学園黙示録 HIGHSCHOOL OF THE DEAD 総感

絵柄は10年前のマイナー漫画誌っぽいし、萌えアニメ全盛の今どきゾンビって・・・と思ってたし、視聴前チェックでは全然期待していなかった本作品。当然ながら初回は完全に冷やかしのつもりで見ていたのですが・・・。まさかこれほど面白いとは。

垢抜けないと思っていた絵柄は、作品のエログロでムチムチな雰囲気にバッチリ合ってたし、人間が次々とゾンビになって襲ってくる設定は本能のレベルに訴えかける恐怖感がある。そして何より、荒唐無稽すぎる設定をキャッチーなキャラクターとダイナミックなアクションの勢いで押し切ってしまうのが楽しすぎる!

普通に考えたら、なんで人間がゾンビになっちゃうの?とか、主人公の小室くんたちは人殺しの特殊訓練でも受けているの?とか、ムチャクチャ過ぎる設定なんだよね。それを「人間がゾンビになっちゃって、学校とか襲っちゃって、それを高校生の子たちがバンバン殺してくの!剣の達人とかガンマニアとか出てきたら面白いよね!」的なノリだけで作品を作ってしまってるのがすごい。さらに「生徒の他に巨乳の校医とか、ロリっ子とかも出しちゃおう!その方が楽しいし!」と言わんばかりに、自分の好きなもの全部詰め込みました!という欲望を隠そうともしない。

そして、そういった無茶な設定を押し切るテンションの高さ。アクションシーンでは思う存分ゾンビを殺しまくり、それが終われば惜しげもなく少女たちの肢体を舐め回す。この振りきりっぷりが最高に楽しい作品でした。

無茶な設定というだけでなく、戦いの中で段々と正常な感覚を失っていく4話、それを受けて毒島先輩の心の闇に触れていく9話といったキャラクターの掘り下げも良い感じ。バラバラに集まった7人が、戦いの中で次第に絆を深めていく・・・というのもある意味ベタではあるのかもしれませんが、やっぱり熱いですよ。
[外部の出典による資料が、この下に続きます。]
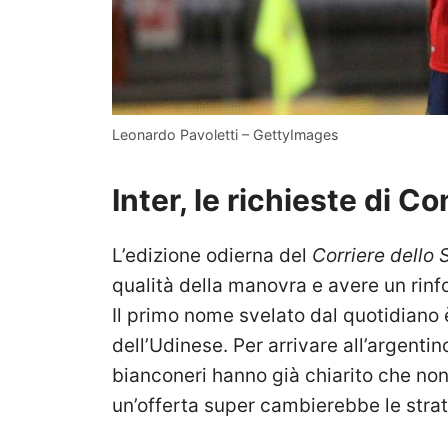
Leonardo Pavoletti – GettyImages
Inter, le richieste di C
L’edizione odierna del
Corriere dello 
qualità della manovra e avere un rinfor
Il primo nome svelato dal quotidiano 
dell’Udinese. Per arrivare all’argentino
bianconeri hanno già chiarito che n
un’offerta super cambierebbe le strat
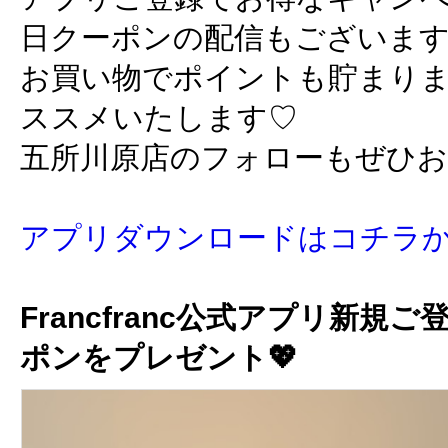
日クーポンの配信もございま
お買い物でポイントも貯まり
ススメいたします♡
五所川原店のフォローもぜひ
アプリダウンロードはコチラ
Francfranc公式アプリ新規ご
ポンをプレゼント💖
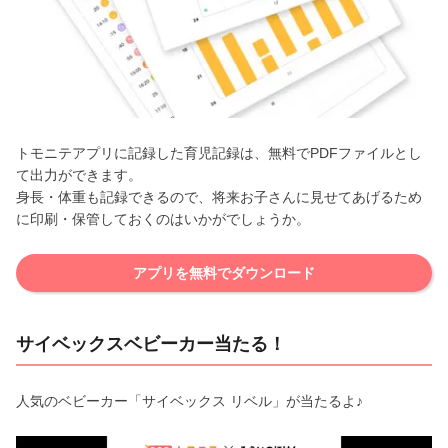
トモニテアプリに記録した育児記録は、無料でPDFファイルとし
て出力ができます。
身長・体重も記録できるので、将来お子さんに見せてあげるため
に印刷・保管しておくのはいかがでしょうか。
アプリを無料でダウンロード
サイベックスベビーカー当たる！
人気のベビーカー「サイベックス リベル」が当たるよ♪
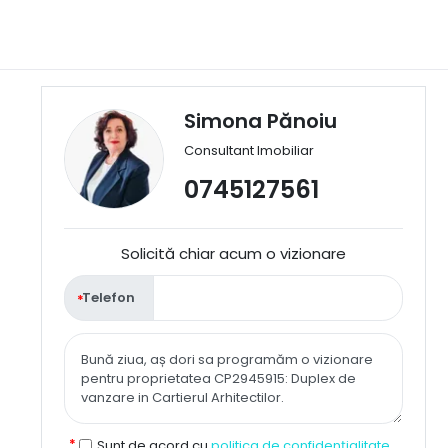
Simona Pănoiu
Consultant Imobiliar
0745127561
Solicită chiar acum o vizionare
Telefon
Sunt de acord cu
politica de confidențialitate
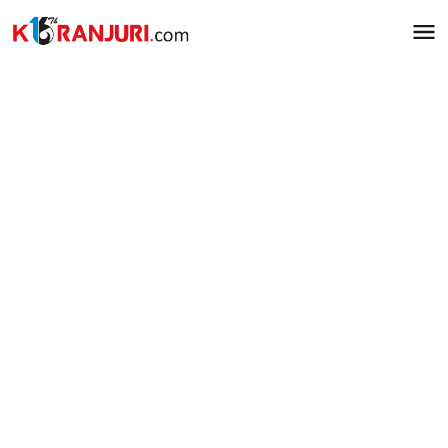
Lewati
ke
konten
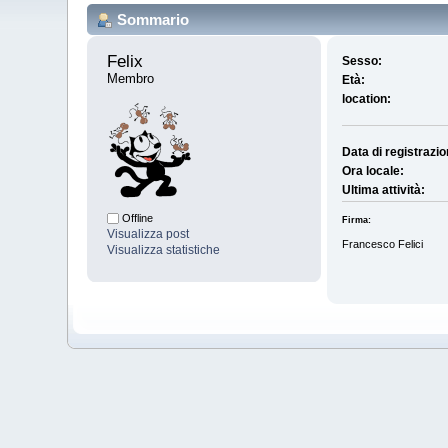
Sommario
Felix 
Sesso:
Membro
Età:
location:
Data di registrazio
Ora locale:
Ultima attività:
Offline
Firma:
Visualizza post
Francesco Felici
Visualizza statistiche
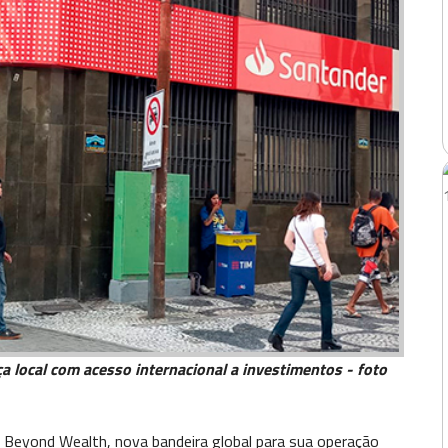
 local com acesso internacional a investimentos - foto
a Beyond Wealth, nova bandeira global para sua operação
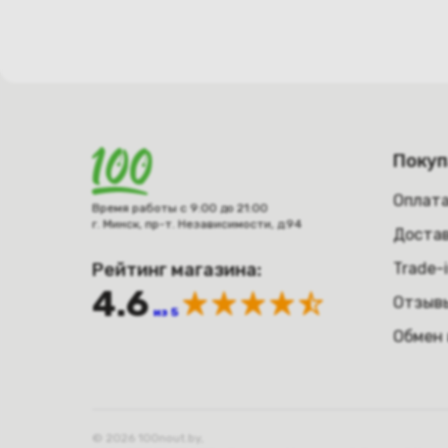
Поку
Оплат
Время работы с 9:00 до 21:00
г. Минск, пр-т. Независимости, д.94
Достав
Рейтинг магазина:
Trade-
4.6
Отзыв
из 5
Обмен 
© 2026 100nout.by,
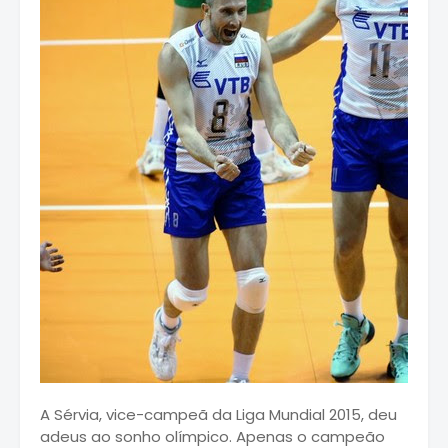
A Sérvia, vice-campeã da Liga Mundial 2015, deu
adeus ao sonho olímpico. Apenas o campeão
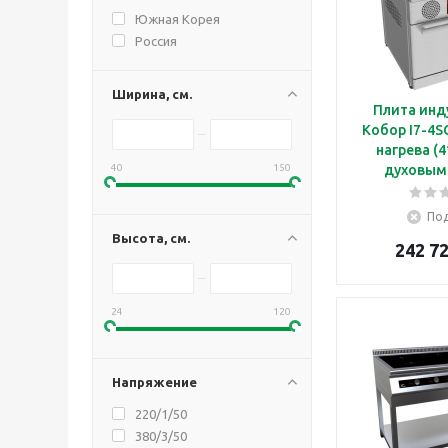
Южная Корея
Россия
Ширина, см.
Плита инд
Кобор I7-4S
нагрева (4
40
150
духовым
Под
Высота, см.
242 72
24
120
Напряжение
220/1/50
380/3/50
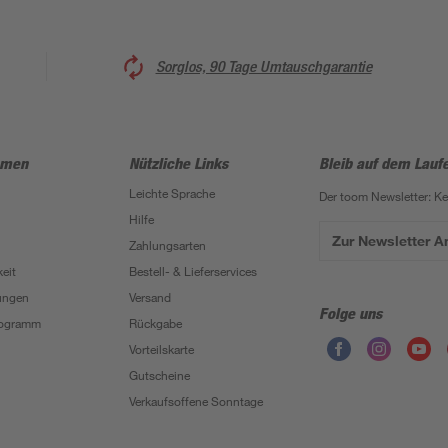
Sorglos, 90 Tage Umtauschgarantie
hmen
Nützliche Links
Bleib auf dem Lauf
Leichte Sprache
Der toom Newsletter: K
Hilfe
Zur Newsletter 
Zahlungsarten
eit
Bestell- & Lieferservices
ungen
Versand
Folge uns
Programm
Rückgabe
Vorteilskarte
Gutscheine
Verkaufsoffene Sonntage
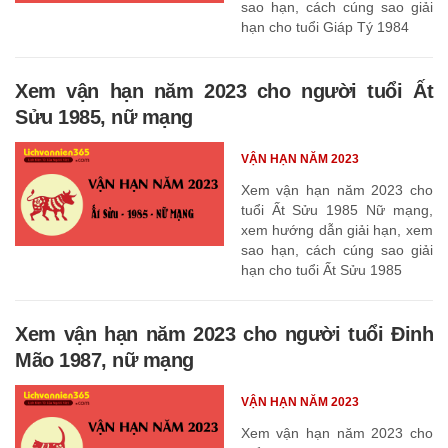
sao hạn, cách cúng sao giải
hạn cho tuổi Giáp Tý 1984
Xem vận hạn năm 2023 cho người tuổi Ất
Sửu 1985, nữ mạng
VẬN HẠN NĂM 2023
Xem vận hạn năm 2023 cho
tuổi Ất Sửu 1985 Nữ mạng,
xem hướng dẫn giải hạn, xem
sao hạn, cách cúng sao giải
hạn cho tuổi Ất Sửu 1985
Xem vận hạn năm 2023 cho người tuổi Đinh
Mão 1987, nữ mạng
VẬN HẠN NĂM 2023
Xem vận hạn năm 2023 cho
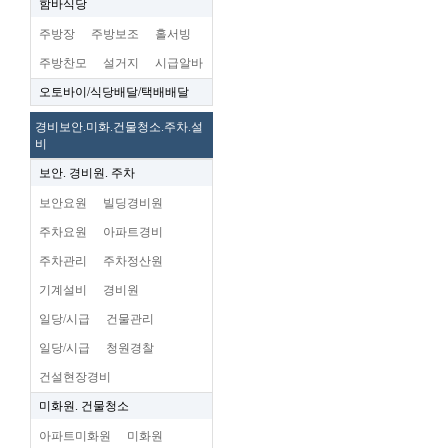
함바식당
주방장
주방보조
홀서빙
주방찬모
설거지
시급알바
오토바이/식당배달/택배배달
경비보안.미화.건물청소.주차.설
비
보안. 경비원. 주차
보안요원
빌딩경비원
주차요원
아파트경비
주차관리
주차정산원
기계설비
경비원
일당/시급
건물관리
일당/시급
청원경찰
건설현장경비
미화원. 건물청소
아파트미화원
미화원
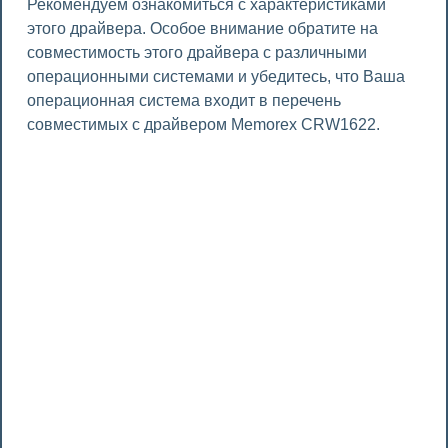
Рекомендуем ознакомиться с характеристиками
этого драйвера. Особое внимание обратите на
совместимость этого драйвера с различными
операционными системами и убедитесь, что Ваша
операционная система входит в перечень
совместимых с драйвером Memorex CRW1622.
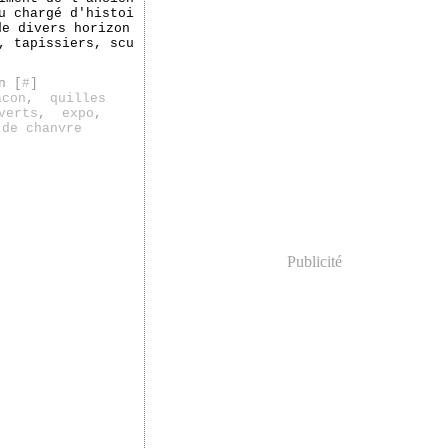
u chargé d'histoi
de divers horizon
, tapissiers, scu
n [
#
]
acon
,
quilles
verts
,
expo
,
 de chanvre
Publicité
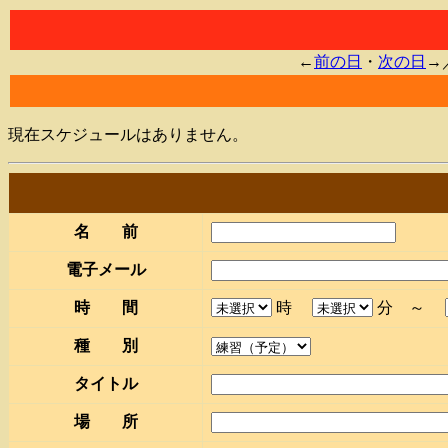
←
前の日
・
次の日
→
現在スケジュールはありません。
名 前
電子メール
時 間
時
分 ～
種 別
タイトル
場 所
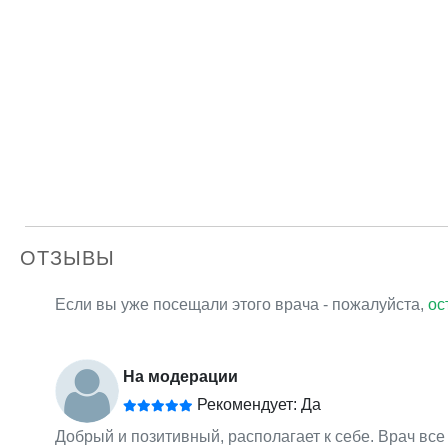
ОТЗЫВЫ
Если вы уже посещали этого врача - пожалуйста,
ос
На модерации
Рекомендует: Да
Добрый и позитивный, располагает к себе. Врач все 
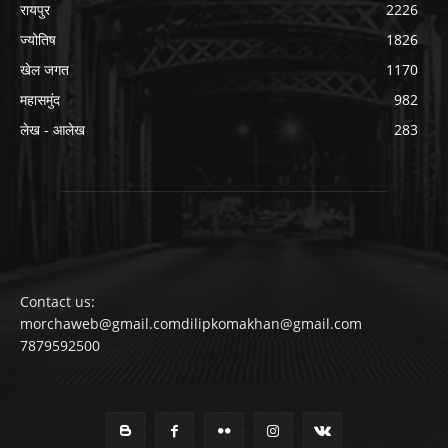
रायपुर
2226
ज्योतिष
1826
खेल जगत
1170
महासमुंद
982
लेख - आलेख
283
Contact us:
morchaweb@gmail.comdilipkomakhan@gmail.com
7879592500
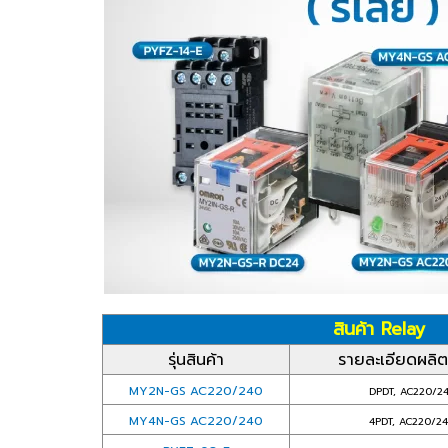
สินค้า Relay
รุ่นสินค้า
รายละเอียดผลิต
MY2N-GS AC220/240
DPDT, AC220/2
MY4N-GS AC220/240
4PDT, AC220/2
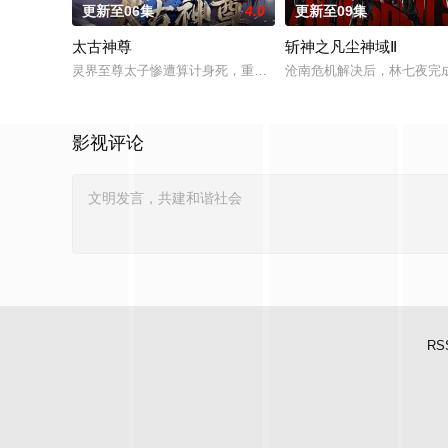
更新至06集
4.0
更新至09集
太古神尊
斩神之凡尘神域Ⅱ
灵界至尊太子惨遭算计身死，重生跌落凡尘沦为底层杂役！身怀
沧南危机解决后，林七夜完
影视评论
RS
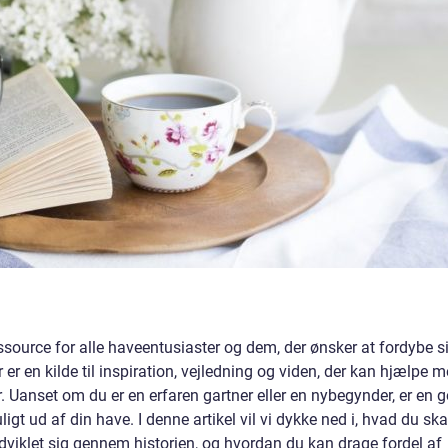
source for alle haveentusiaster og dem, der ønsker at fordybe si
er en kilde til inspiration, vejledning og viden, der kan hjælpe 
 Uanset om du er en erfaren gartner eller en nybegynder, er en 
t ud af din have. I denne artikel vil vi dykke ned i, hvad du ska
viklet sig gennem historien, og hvordan du kan drage fordel af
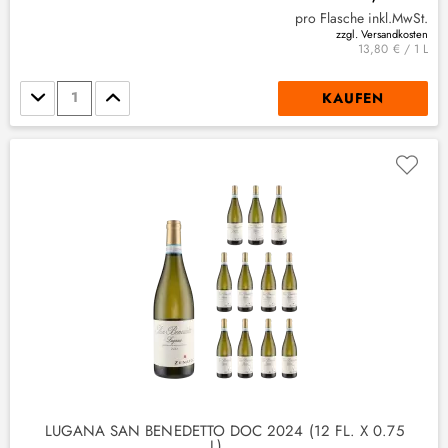
pro Flasche inkl.MwSt.
zzgl. Versandkosten
13,80 € / 1 L
Stückzahl
KAUFEN
LUGANA SAN BENEDETTO DOC 2024 (12 FL. X 0.75
L)...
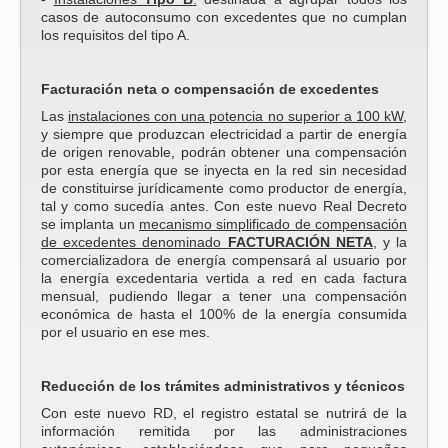
casos de autoconsumo con excedentes que no cumplan
los requisitos del tipo A.
Facturación neta o compensación de excedentes
Las
instalaciones con una potencia no superior a 100 kW,
y siempre que produzcan electricidad a partir de energía
de origen renovable, podrán obtener una compensación
por esta energía que se inyecta en la red sin necesidad
de constituirse jurídicamente como productor de energía,
tal y como sucedía antes. Con este nuevo Real Decreto
se implanta un
mecanismo simplificado de compensación
de excedentes denominado
FACTURACIÓN NETA
, y la
comercializadora de energía compensará al usuario por
la energía excedentaria vertida a red en cada factura
mensual, pudiendo llegar a tener una compensación
económica de hasta el 100% de la energía consumida
por el usuario en ese mes.
Reducción de los trámites administrativos y técnicos
Con este nuevo RD, el registro estatal se nutrirá de la
información remitida por las administraciones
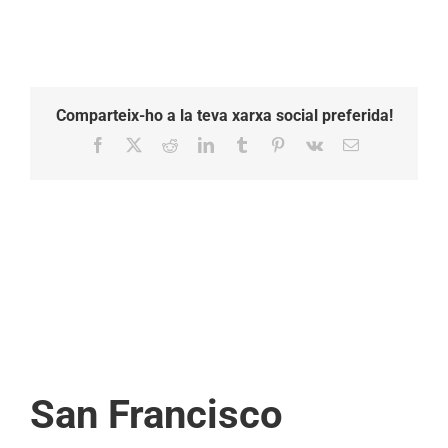
Comparteix-ho a la teva xarxa social preferida!
Facebook
X
Reddit
LinkedIn
Tumblr
Pinterest
Vk
Email:
San Francisco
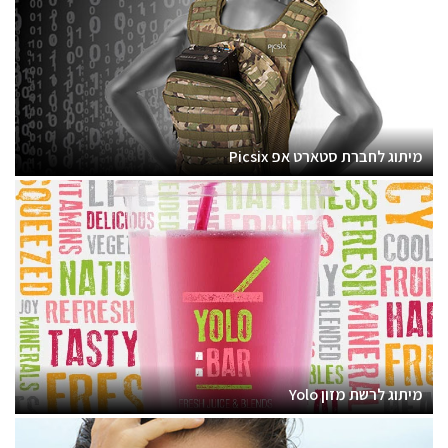
מיתוג לחברת סטארט אפ Picsix
מיתוג לרשת מזון Yolo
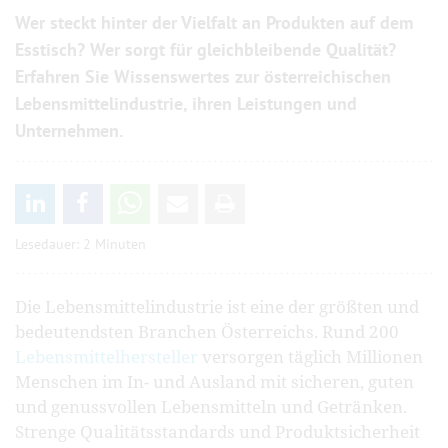
Wer steckt hinter der Vielfalt an Produkten auf dem
Esstisch? Wer sorgt für gleichbleibende Qualität?
Erfahren Sie Wissenswertes zur österreichischen
Lebensmittelindustrie, ihren Leistungen und
Unternehmen.
Lesedauer: 2 Minuten
Die Lebensmittelindustrie ist eine der größten und
bedeutendsten Branchen Österreichs. Rund 200
Lebensmittelhersteller
versorgen täglich Millionen
Menschen im In- und Ausland mit sicheren, guten
und genussvollen Lebensmitteln und Getränken.
Strenge Qualitätsstandards und Produktsicherheit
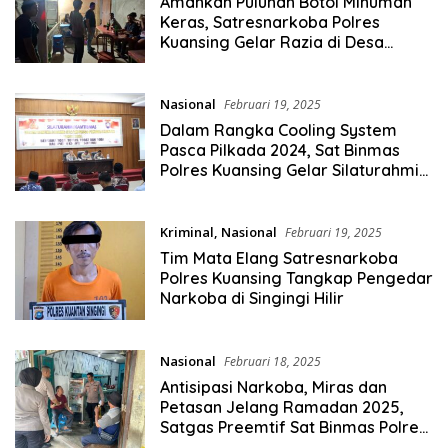
Amankan Puluhan Botol Minuman
Keras, Satresnarkoba Polres
Kuansing Gelar Razia di Desa
Logas
Nasional
Februari 19, 2025
Dalam Rangka Cooling System
Pasca Pilkada 2024, Sat Binmas
Polres Kuansing Gelar Silaturahmi
Kamtibmas
Kriminal
,
Nasional
Februari 19, 2025
Tim Mata Elang Satresnarkoba
Polres Kuansing Tangkap Pengedar
Narkoba di Singingi Hilir
Nasional
Februari 18, 2025
Antisipasi Narkoba, Miras dan
Petasan Jelang Ramadan 2025,
Satgas Preemtif Sat Binmas Polres
Kuansing Gelar KRYD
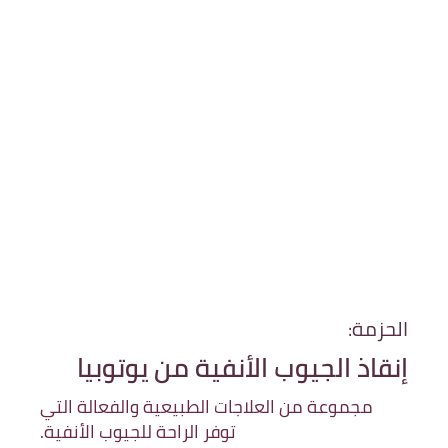
الحزمة:
إنقاذ الجيوب الأنفية من يوتوبيا
مجموعة من العلاجات الطبيعية والفعالة التي
توفر الراحة للجيوب الأنفية.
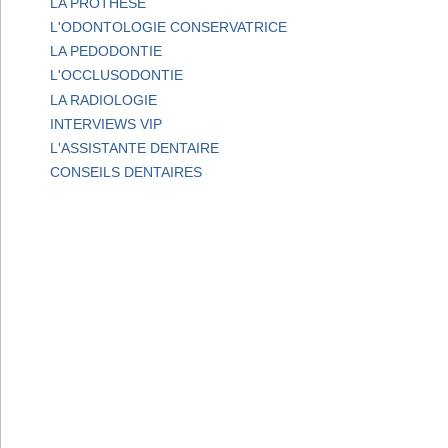
LA PROTHESE
L'ODONTOLOGIE CONSERVATRICE
LA PEDODONTIE
L'OCCLUSODONTIE
LA RADIOLOGIE
INTERVIEWS VIP
L'ASSISTANTE DENTAIRE
CONSEILS DENTAIRES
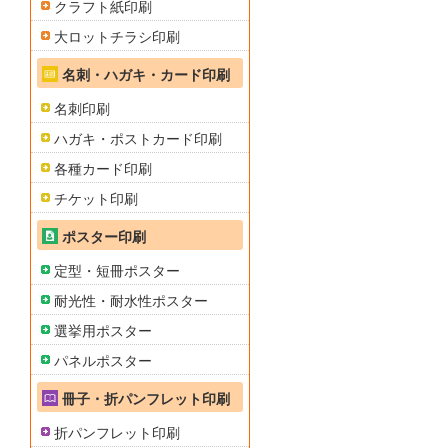
クラフト紙印刷
大ロットチラシ印刷
名刺・ハガキ・カード印刷
名刺印刷
ハガキ・ポストカード印刷
各種カード印刷
チケット印刷
ポスター印刷
定型・短冊ポスター
耐光性・耐水性ポスター
選挙用ポスター
パネルポスター
冊子・折パンフレット印刷
折パンフレット印刷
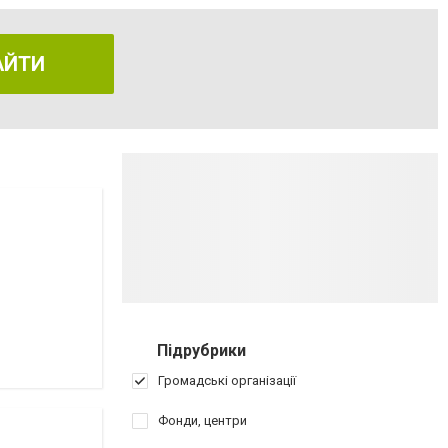
АЙТИ
Підрубрики
Громадські організації
Фонди, центри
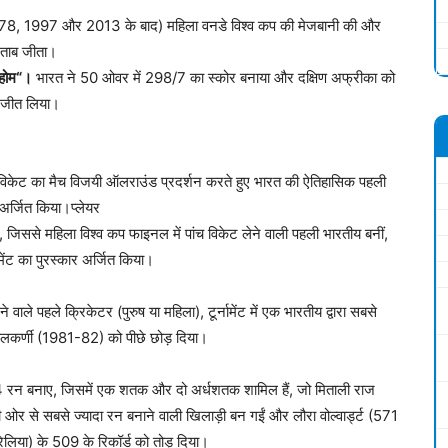
978, 1997 और 2013 के बाद) महिला वनडे विश्व कप की मेजबानी की और
िताब जीता।
 होम
“
।
भारत ने 50 ओवर में 298/7 का स्कोर बनाया और दक्षिण अफ्रीका को
 जीत लिया।
विकेट का मैच विजयी ऑलराउंड प्रदर्शन करते हुए भारत की ऐतिहासिक पहली
 अर्जित किया।प्लेयर
ससे महिला विश्व कप फाइनल में पांच विकेट लेने वाली पहली भारतीय बनीं,
ेंट का पुरस्कार अर्जित किया।
े पहले क्रिकेटर (पुरुष या महिला), टूर्नामेंट में एक भारतीय द्वारा सबसे
ुलकर्णी (1981-82) को पीछे छोड़ दिया।
 बनाए, जिसमें एक शतक और दो अर्धशतक शामिल हैं, जो मिताली राज
 की ओर से सबसे ज्यादा रन बनाने वाली खिलाड़ी बन गईं और लौरा वोल्वार्ड्ट (571
्रेलिया) के 509 के रिकॉर्ड को तोड़ दिया।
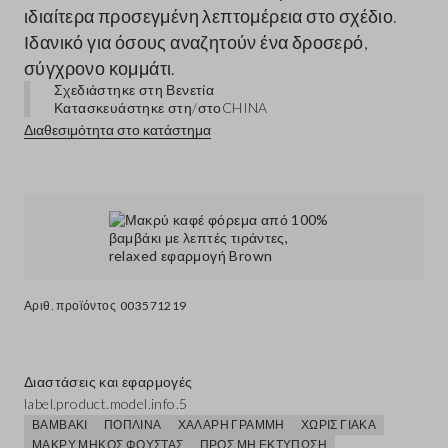
ιδιαίτερα προσεγμένη λεπτομέρεια στο σχέδιο.
Ιδανικό για όσους αναζητούν ένα δροσερό,
σύγχρονο κομμάτι.
Σχεδιάστηκε στη Βενετία
Κατασκευάστηκε στη/στο
CHINA
Διαθεσιμότητα στο κατάστημα
Αριθ. προϊόντος
003571219
Διαστάσεις και εφαρμογές
label.product.model.info.5
ΒΑΜΒΆΚΙ
ΠΟΠΛΊΝΑ
ΧΑΛΑΡΉ ΓΡΑΜΜΉ
ΧΩΡΊΣ ΓΙΑΚΆ
ΜΑΚΡΎ ΜΉΚΟΣ ΦΟΎΣΤΑΣ
ΠΡΟΣ ΜΗ ΕΚΤΎΠΩΣΗ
戦いを軸としたエピソードはどれも楽しかったのですが、高城邸に着いた10話あたりから若干中だるみしちゃったのは残念。戦いの熱が冷めるにつれて、今まで見えなかった構成の粗が見えてくるのは皮肉なものです。12話しかやらないんだったら、戦いのテンションのまま駆け抜けることもできたと思うんだけど・・・。

あ、あと本編に関係ないけどEDの話。毎回ED曲が変わるというのをしきりに宣伝してましたが、特に毎回決まったテーマがあったわけでもなく、歌が本編に合わせてるわけでもなく、ただ違う曲を流してるだけというのは何だったんだろう。単にED曲の印象が薄まっただけという気がするし。結局ちゃんと覚えてるのは、CMで歌ってる部分だけという。

そんな感じでしょうか。細かい部分で色々と不満がないわけじゃないけど、全体的に見ると好きな作品でした。できればもう少し、大きなお話の部分で何かしらの結末が見たかったです。人気次第で分割2クールになったりするのかな?